= REQUEST =
Locate each line in the records below that contains the word "Maps", and copy every such line in full.

= MATERIAL TO PROCESS =

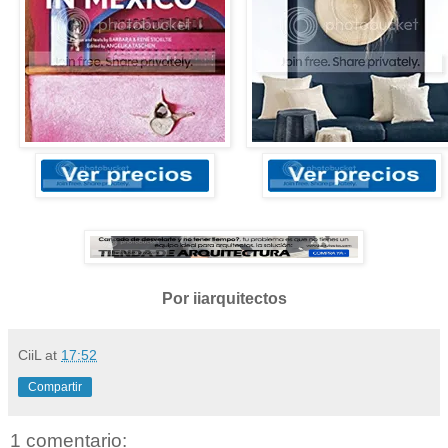
Por iiarquitectos
CiiL
at
17:52
Compartir
1 comentario:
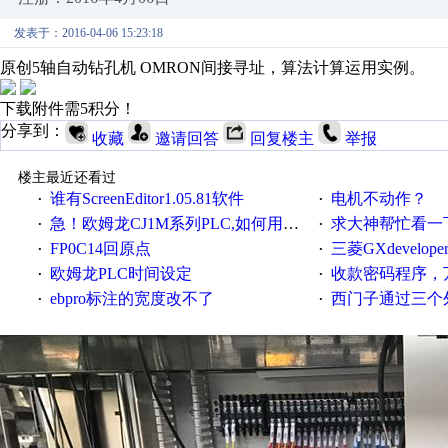
发表于：2016-04-06 15:23:18
原创5轴自动钻孔机 OMRON间接寻址，算法计算运用实例。
下载附件需5积分！
分享到：
收藏
邀请回答
回复楼主
举报
楼主最近还看过
谁有ScreenEditor1.05.81软件
电机不动作？
·
·
急！欧姆龙CJ1M系列PLC,如何用时间控制变频器。要求时间在组态王中可以自由输入！拜托各位大神了！
求大神帮忙看一下
·
·
FP0C14回原点
三菱GXdevelop
·
·
欧姆龙PLC时间设定
收款密码程序，
·
·
ebpro标注的宽度改不了
西门子通过三个外部
·
·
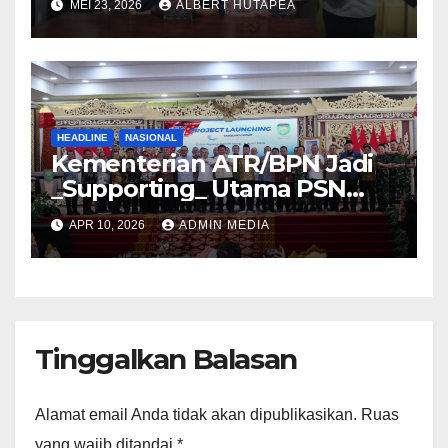
MEI 23, 2026
ALBERT HUTAPEA
Acara Agustus 2026
HEADLINE
NASIONAL
Kementerian ATR/BPN Jadi
_Supporting_ Utama PSN
Pelabuhan Palembang Baru
APR 10, 2026
ADMIN MEDIA
Tanjung Carat
Tinggalkan Balasan
Alamat email Anda tidak akan dipublikasikan.
Ruas
yang wajib ditandai
*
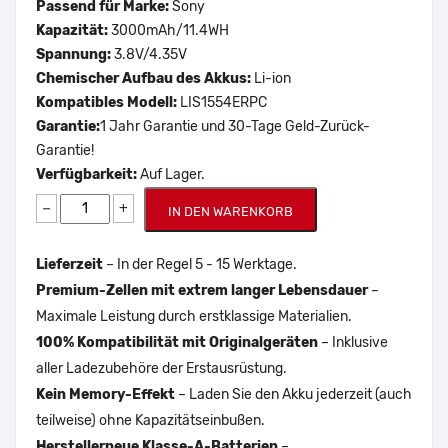
Passend für Marke:
Sony
Kapazität:
3000mAh/11.4WH
Spannung:
3.8V/4.35V
Chemischer Aufbau des Akkus:
Li-ion
Kompatibles Modell:
LIS1554ERPC
Garantie:
1 Jahr Garantie und 30-Tage Geld-Zurück-
Garantie!
Verfügbarkeit:
Auf Lager.
−
+
IN DEN WARENKORB
Lieferzeit
– In der Regel 5 - 15 Werktage.
Premium-Zellen mit extrem langer Lebensdauer
–
Maximale Leistung durch erstklassige Materialien.
100% Kompatibilität mit Originalgeräten
– Inklusive
aller Ladezubehöre der Erstausrüstung.
Kein Memory-Effekt
– Laden Sie den Akku jederzeit (auch
teilweise) ohne Kapazitätseinbußen.
Herstellerneue Klasse-A-Batterien
–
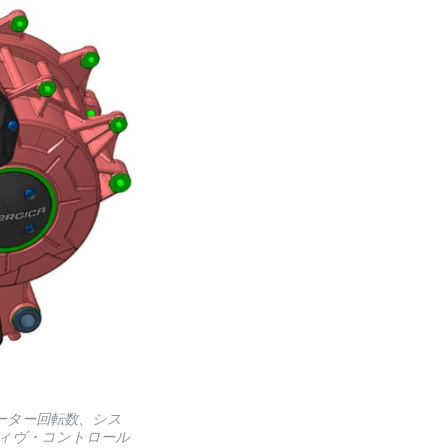
ーター回転数、シス
ィヴ・コントロール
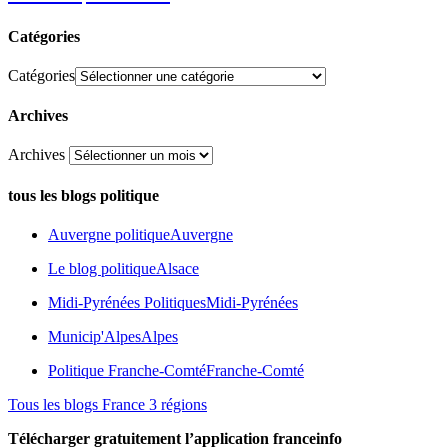
Catégories
Catégories
Archives
Archives
tous les blogs politique
Auvergne politique
Auvergne
Le blog politique
Alsace
Midi-Pyrénées Politiques
Midi-Pyrénées
Municip'Alpes
Alpes
Politique Franche-Comté
Franche-Comté
Tous les blogs France 3 régions
Télécharger gratuitement l’application franceinfo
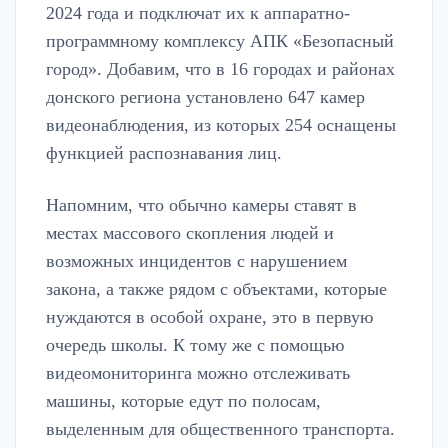
2024 года и подключат их к аппаратно-
программному комплексу АПК «Безопасный
город». Добавим, что в 16 городах и районах
донского региона установлено 647 камер
видеонаблюдения, из которых 254 оснащены
функцией распознавания лиц.
Напомним, что обычно камеры ставят в
местах массового скопления людей и
возможных инцидентов с нарушением
закона, а также рядом с объектами, которые
нуждаются в особой охране, это в первую
очередь школы. К тому же с помощью
видеомониторинга можно отслеживать
машины, которые едут по полосам,
выделенным для общественного транспорта.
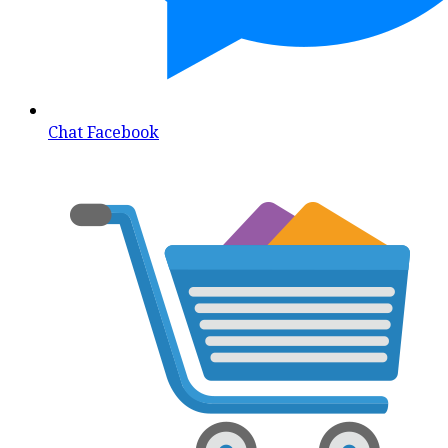
Chat Facebook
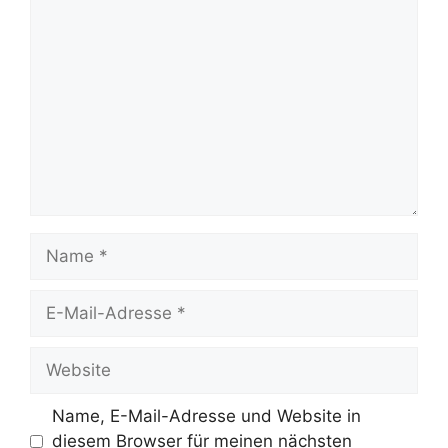
Kommentar
Name
E-
Mail-
Adresse
Website
Name, E-Mail-Adresse und Website in
diesem Browser für meinen nächsten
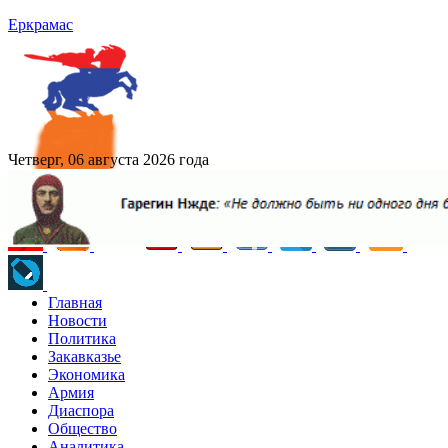
Еркрамас
Четверг, 06 августа 2026 года
Главная
Новости
Политика
Закавказье
Экономика
Армия
Диаспора
Общество
Аналитика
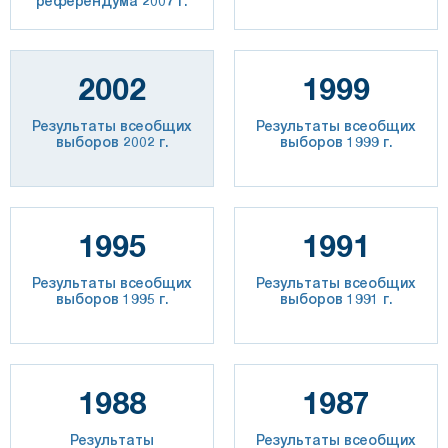
референдума 2007 г.
2002
1999
Результаты всеобщих
Результаты всеобщих
выборов 2002 г.
выборов 1999 г.
1995
1991
Результаты всеобщих
Результаты всеобщих
выборов 1995 г.
выборов 1991 г.
1988
1987
Результаты
Результаты всеобщих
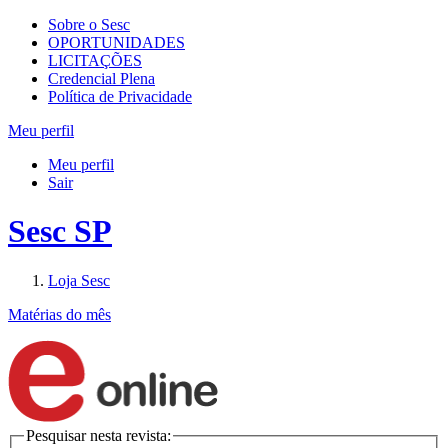
Sobre o Sesc
OPORTUNIDADES
LICITAÇÕES
Credencial Plena
Política de Privacidade
Meu perfil
Meu perfil
Sair
Sesc SP
Loja Sesc
Matérias do mês
Pesquisar nesta revista:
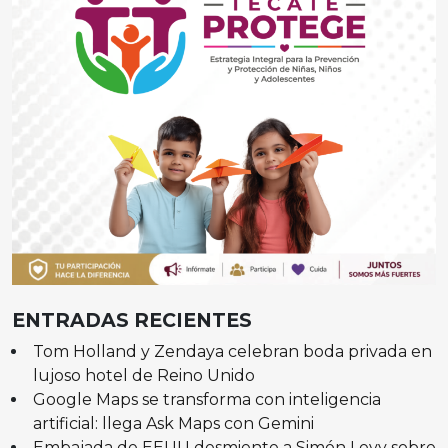
ENTRADAS RECIENTES
Tom Holland y Zendaya celebran boda privada en
lujoso hotel de Reino Unido
Google Maps se transforma con inteligencia
artificial: llega Ask Maps con Gemini
Embajada de EEUU desmiente a Simón Levy sobre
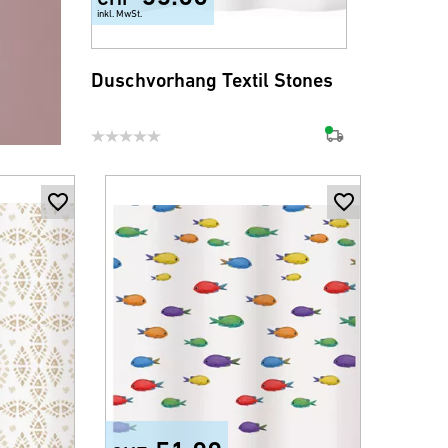
inkl. MwSt.
Duschvorhang Textil Stones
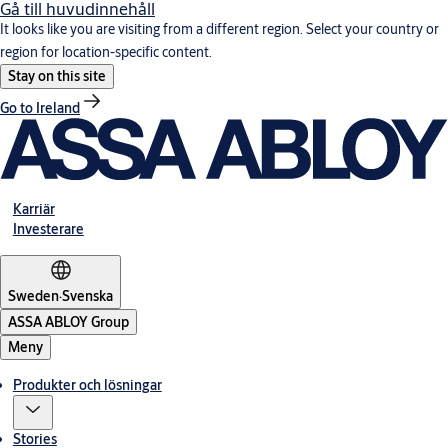
Gå till huvudinnehåll
It looks like you are visiting from a different region. Select your country or
region for location-specific content.
Stay on this site
Go to Ireland
Karriär
Investerare
Sweden
·
Svenska
ASSA ABLOY Group
Meny
Produkter och lösningar
Stories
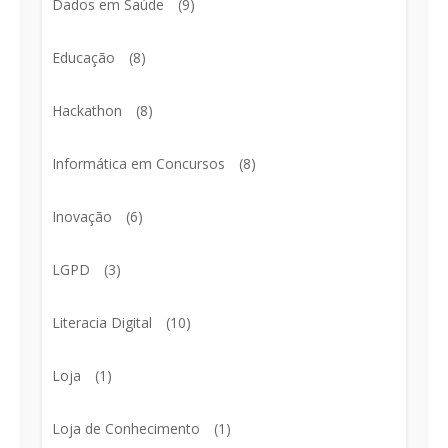
Dados em Saúde
(9)
Educação
(8)
Hackathon
(8)
Informática em Concursos
(8)
Inovação
(6)
LGPD
(3)
Literacia Digital
(10)
Loja
(1)
Loja de Conhecimento
(1)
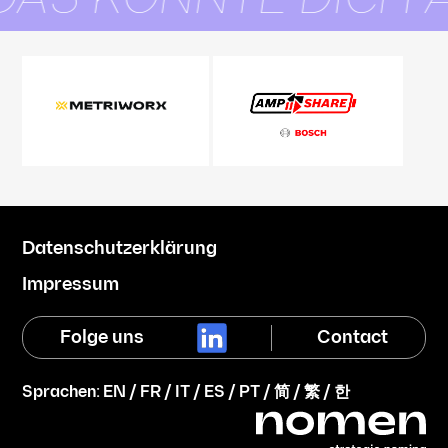
Datenschutzerklärung
Impressum
Folge uns
Contact
Sprachen:
EN
/
FR
/
IT
/
ES
/
PT
/
简
/
繁
/
한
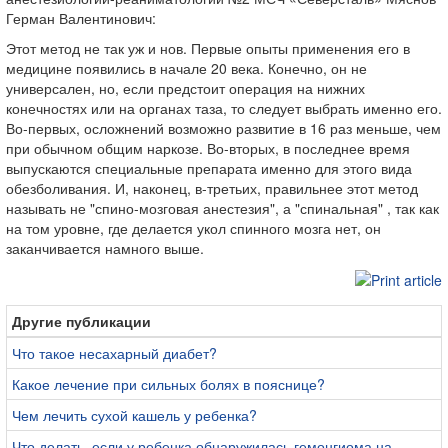
Герман Валентинович:
Этот метод не так уж и нов. Первые опыты применения его в
медицине появились в начале 20 века. Конечно, он не
универсален, но, если предстоит операция на нижних
конечностях или на органах таза, то следует выбрать именно его.
Во-первых, осложнений возможно развитие в 16 раз меньше, чем
при обычном общим наркозе. Во-вторых, в последнее время
выпускаются специальные препарата именно для этого вида
обезболивания. И, наконец, в-третьих, правильнее этот метод
называть не "спино-мозговая анестезия", а "спинальная" , так как
на том уровне, где делается укол спинного мозга нет, он
заканчивается намного выше.
Другие публикации
Что такое несахарный диабет?
Какое лечение при сильных болях в пояснице?
Чем лечить сухой кашель у ребенка?
Что делать, если у ребенка обнаружилась гемонгиома на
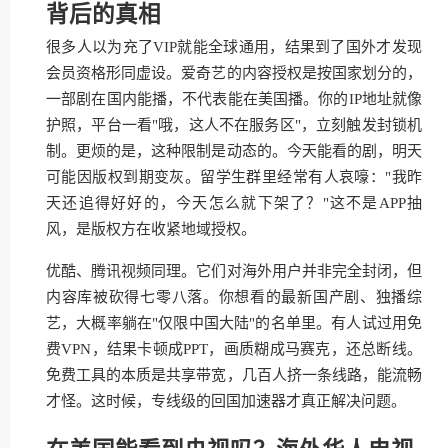
背后的真相
很多人以为充了VIP就能全球通用，结果到了国外才发现
会员资格形同虚设。爱奇艺的内容授权是按国家划分的，
一部剧在国内能播，不代表能在美国播。你的IP地址就像
护照，平台一看"哦，这人不在服务区"，立刻触发封锁机
制。更烦的是，这种限制是动态的。今天能看的剧，明天
可能因版权到期变灰。留学生群里经常有人哀嚎："我昨
天还追得好好的，今天怎么就下架了？"这不是APP抽
风，是版权方在收紧地域授权。
优酷、腾讯视频同理。它们对海外用户并非完全封闭，但
内容库被砍得七零八落。你想看的最新国产剧、独播综
艺，大概率躺在"仅限中国大陆"的名单里。有人试过用免
费VPN，结果卡顿成PPT，画质糊成马赛克，还总断线。
免费工具的本质是共享带宽，几百人挤一条线路，能流畅
才怪。这时候，专线级的回国加速器才真正解决问题。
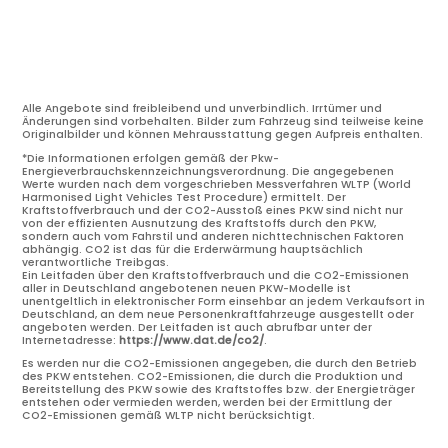
Alle Angebote sind freibleibend und unverbindlich. Irrtümer und
Änderungen sind vorbehalten. Bilder zum Fahrzeug sind teilweise keine
Originalbilder und können Mehrausstattung gegen Aufpreis enthalten.
*Die Informationen erfolgen gemäß der Pkw-
Energieverbrauchskennzeichnungsverordnung. Die angegebenen
Werte wurden nach dem vorgeschrieben Messverfahren WLTP (World
Harmonised Light Vehicles Test Procedure) ermittelt. Der
Kraftstoffverbrauch und der CO2-Ausstoß eines PKW sind nicht nur
von der effizienten Ausnutzung des Kraftstoffs durch den PKW,
sondern auch vom Fahrstil und anderen nichttechnischen Faktoren
abhängig. CO2 ist das für die Erderwärmung hauptsächlich
verantwortliche Treibgas.
Ein Leitfaden über den Kraftstoffverbrauch und die CO2-Emissionen
aller in Deutschland angebotenen neuen PKW-Modelle ist
unentgeltlich in elektronischer Form einsehbar an jedem Verkaufsort in
Deutschland, an dem neue Personenkraftfahrzeuge ausgestellt oder
angeboten werden. Der Leitfaden ist auch abrufbar unter der
Internetadresse:
https://www.dat.de/co2/
.
Es werden nur die CO2-Emissionen angegeben, die durch den Betrieb
des PKW entstehen. CO2-Emissionen, die durch die Produktion und
Bereitstellung des PKW sowie des Kraftstoffes bzw. der Energieträger
entstehen oder vermieden werden, werden bei der Ermittlung der
CO2-Emissionen gemäß WLTP nicht berücksichtigt.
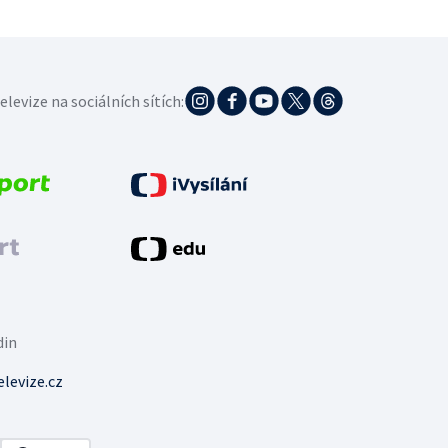
elevize na sociálních sítích:
din
levize.cz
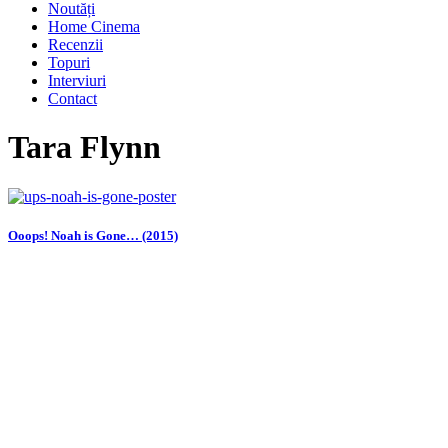
Noutăți
Home Cinema
Recenzii
Topuri
Interviuri
Contact
Tara Flynn
Ooops! Noah is Gone… (2015)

= ANSWER BOX =
Google Maps se transforma con inteligencia
artificial: llega Ask Maps con Gemini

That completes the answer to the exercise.